Простота слов Дилана настолько не вязалась с его внешним обликом, что поначалу Джилли не нашлась с ответом. Она понимала, что не должна позволить сорваться с губ репликам, полным сарказма, хотя язык уже подрагивал от них, как язык змеи, изготовившейся к броску. Ответить одной из таких реплик для нее не составляло труда, кто-то мог даже счесть их смешными, но, в сравнении с его искренностью, они выглядели бы плоскими и выхолощенными. Куда-то подевалась ее самоуверенность и привычка подвергать все сомнению, потому что глубина мысли и скромность, открывшиеся в его коротком монологе, выбили ее из колеи. К удивлению Джилли, игла неполноценности пробила ее, как редко когда пробивала раньше, оставив ощущение… внутренней пустоты.
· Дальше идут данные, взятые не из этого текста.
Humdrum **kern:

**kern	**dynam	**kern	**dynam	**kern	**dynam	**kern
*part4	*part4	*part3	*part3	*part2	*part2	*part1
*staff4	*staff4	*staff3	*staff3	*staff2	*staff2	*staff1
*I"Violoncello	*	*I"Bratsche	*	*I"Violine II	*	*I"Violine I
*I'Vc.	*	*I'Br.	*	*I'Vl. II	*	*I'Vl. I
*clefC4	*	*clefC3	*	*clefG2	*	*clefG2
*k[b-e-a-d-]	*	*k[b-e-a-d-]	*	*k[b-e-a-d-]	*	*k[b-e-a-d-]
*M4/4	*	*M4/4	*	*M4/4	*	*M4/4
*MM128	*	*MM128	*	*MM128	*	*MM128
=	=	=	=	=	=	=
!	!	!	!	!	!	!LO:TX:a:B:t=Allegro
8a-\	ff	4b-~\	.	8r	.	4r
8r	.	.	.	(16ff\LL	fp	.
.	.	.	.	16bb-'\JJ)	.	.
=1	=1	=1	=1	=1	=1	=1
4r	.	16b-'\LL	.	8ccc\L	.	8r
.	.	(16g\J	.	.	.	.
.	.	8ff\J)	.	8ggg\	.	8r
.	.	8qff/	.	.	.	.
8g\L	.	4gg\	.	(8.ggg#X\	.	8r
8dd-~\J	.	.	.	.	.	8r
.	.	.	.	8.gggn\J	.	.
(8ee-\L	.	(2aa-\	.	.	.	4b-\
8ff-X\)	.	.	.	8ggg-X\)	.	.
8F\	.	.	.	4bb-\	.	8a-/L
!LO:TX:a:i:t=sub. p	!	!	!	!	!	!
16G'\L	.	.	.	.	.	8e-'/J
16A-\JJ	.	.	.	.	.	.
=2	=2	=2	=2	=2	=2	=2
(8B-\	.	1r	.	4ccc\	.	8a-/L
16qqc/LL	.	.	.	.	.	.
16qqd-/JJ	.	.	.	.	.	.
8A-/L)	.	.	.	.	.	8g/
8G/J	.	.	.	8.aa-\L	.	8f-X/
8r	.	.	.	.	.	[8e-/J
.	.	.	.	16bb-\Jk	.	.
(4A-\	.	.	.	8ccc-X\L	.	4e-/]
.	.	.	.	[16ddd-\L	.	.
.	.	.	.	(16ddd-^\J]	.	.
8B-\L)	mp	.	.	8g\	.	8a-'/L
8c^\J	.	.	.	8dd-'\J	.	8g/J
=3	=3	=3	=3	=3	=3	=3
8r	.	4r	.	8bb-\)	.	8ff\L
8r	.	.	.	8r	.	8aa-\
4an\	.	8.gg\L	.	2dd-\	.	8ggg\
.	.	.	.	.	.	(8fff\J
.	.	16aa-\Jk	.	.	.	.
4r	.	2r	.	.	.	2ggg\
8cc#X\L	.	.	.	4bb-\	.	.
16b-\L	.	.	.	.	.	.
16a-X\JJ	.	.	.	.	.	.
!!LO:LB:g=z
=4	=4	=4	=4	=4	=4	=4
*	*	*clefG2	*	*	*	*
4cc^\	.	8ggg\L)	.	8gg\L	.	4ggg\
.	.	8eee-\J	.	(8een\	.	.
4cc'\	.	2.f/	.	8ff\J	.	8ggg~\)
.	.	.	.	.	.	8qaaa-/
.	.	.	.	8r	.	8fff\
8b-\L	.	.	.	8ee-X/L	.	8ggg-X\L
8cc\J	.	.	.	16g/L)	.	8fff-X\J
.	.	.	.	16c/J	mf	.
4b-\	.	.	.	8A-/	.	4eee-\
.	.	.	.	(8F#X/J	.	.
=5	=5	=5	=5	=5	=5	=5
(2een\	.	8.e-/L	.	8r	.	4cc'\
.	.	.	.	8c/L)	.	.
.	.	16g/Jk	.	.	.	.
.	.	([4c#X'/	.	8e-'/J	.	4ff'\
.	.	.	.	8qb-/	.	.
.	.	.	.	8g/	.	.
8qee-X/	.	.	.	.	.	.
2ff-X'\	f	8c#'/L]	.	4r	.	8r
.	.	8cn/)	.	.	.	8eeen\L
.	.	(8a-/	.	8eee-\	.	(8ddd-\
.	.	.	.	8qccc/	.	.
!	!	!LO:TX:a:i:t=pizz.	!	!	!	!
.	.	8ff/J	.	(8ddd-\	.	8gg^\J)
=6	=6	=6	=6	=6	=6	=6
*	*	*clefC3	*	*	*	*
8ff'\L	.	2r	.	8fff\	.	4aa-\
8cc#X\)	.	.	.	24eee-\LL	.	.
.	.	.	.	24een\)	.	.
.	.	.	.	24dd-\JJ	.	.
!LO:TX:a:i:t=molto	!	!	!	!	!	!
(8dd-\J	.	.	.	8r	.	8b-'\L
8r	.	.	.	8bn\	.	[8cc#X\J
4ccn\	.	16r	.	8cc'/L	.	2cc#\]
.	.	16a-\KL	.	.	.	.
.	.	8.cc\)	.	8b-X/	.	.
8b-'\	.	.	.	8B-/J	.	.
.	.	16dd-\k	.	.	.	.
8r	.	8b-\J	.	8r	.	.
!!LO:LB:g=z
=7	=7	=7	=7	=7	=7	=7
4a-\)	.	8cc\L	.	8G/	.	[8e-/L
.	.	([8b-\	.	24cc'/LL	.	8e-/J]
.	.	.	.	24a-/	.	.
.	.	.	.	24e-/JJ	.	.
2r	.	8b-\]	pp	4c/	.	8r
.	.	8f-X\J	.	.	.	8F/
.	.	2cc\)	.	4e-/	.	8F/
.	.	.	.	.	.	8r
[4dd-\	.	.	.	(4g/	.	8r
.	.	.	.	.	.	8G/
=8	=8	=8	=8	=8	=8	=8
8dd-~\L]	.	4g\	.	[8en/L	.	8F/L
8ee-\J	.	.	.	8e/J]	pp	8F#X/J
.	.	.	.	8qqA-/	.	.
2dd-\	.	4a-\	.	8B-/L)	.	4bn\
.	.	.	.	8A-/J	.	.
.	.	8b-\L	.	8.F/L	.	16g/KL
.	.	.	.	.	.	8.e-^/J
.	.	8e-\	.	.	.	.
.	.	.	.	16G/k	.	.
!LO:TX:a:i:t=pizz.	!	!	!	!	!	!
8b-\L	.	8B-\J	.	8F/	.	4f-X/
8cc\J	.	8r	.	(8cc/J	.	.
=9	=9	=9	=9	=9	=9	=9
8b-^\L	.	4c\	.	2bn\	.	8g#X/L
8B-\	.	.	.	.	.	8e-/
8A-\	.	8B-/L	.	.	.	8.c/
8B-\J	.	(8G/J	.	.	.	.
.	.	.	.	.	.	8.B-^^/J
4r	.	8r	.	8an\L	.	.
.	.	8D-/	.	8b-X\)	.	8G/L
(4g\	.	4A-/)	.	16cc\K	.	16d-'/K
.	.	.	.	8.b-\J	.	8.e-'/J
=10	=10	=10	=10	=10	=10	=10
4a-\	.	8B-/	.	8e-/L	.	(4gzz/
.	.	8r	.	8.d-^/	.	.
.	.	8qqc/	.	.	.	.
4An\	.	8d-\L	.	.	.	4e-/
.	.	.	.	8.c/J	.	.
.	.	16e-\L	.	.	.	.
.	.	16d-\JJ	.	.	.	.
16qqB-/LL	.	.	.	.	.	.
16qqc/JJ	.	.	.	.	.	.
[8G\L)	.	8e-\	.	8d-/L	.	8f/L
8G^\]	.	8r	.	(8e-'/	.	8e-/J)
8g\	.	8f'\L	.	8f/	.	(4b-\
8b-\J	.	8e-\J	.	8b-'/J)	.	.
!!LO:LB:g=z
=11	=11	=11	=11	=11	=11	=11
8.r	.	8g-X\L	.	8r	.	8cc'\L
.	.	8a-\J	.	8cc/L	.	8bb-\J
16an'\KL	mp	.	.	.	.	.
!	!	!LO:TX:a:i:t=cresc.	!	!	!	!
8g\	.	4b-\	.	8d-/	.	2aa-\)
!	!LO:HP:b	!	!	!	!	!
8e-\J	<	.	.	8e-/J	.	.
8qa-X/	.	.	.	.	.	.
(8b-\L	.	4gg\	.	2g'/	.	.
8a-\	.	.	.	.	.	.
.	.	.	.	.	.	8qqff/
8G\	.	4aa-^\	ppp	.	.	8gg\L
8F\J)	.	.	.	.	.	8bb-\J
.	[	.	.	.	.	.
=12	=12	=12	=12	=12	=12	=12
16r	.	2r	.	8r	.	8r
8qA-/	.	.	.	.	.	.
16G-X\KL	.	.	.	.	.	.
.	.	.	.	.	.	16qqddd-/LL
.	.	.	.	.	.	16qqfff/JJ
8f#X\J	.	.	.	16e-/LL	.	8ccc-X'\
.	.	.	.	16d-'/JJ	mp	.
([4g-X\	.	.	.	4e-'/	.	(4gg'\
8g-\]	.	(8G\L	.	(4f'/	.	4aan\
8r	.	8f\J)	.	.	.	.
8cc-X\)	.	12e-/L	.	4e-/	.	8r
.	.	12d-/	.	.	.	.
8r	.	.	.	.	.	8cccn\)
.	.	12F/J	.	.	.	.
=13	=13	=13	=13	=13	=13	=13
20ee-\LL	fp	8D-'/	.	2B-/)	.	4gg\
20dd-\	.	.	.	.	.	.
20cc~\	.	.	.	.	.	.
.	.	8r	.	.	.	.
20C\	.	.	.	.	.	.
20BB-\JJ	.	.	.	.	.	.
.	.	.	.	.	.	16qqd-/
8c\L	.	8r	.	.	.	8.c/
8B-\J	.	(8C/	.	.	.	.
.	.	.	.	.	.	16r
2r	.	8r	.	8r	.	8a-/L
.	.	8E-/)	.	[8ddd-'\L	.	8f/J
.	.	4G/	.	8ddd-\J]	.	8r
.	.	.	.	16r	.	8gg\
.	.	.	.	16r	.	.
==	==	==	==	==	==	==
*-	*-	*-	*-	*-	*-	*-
Ее остроумие, всегда размером с огромный парусник, который мчится по волнам под попутным ветром, вдруг скукожилось до маленького скифа, севшего на мель.
Чувство это ей совершенно не нравилось. Он не собирался унизить ее, а вот она сидела рядом с ним униженная. Будучи хористкой, посещая церковь большую часть своей жизни, Джилли понимала теоретический посыл, что смирение – добродетель и даже благословение, гарантирующее более счастливую жизнь в сравнении с теми, кто без него обходится. В тех случаях, когда священник затрагивал этот вопрос в своих проповедях, она пропускала его слова мимо ушей. Для юной Джилли жизнь, полная смирения, а не с абсолютным его минимумом, могла, конечно, заслужить одобрение господа, но лично она предпочла бы не жить вовсе. Ставшая взрослой Джилли придерживалась тех же взглядов. В мире полным-полно людей, которые стремятся унизить тебя, застыдить, поставить на место и держать там. Смириться с этой правдой жизни – все равно что делать за мерзавцев их работу.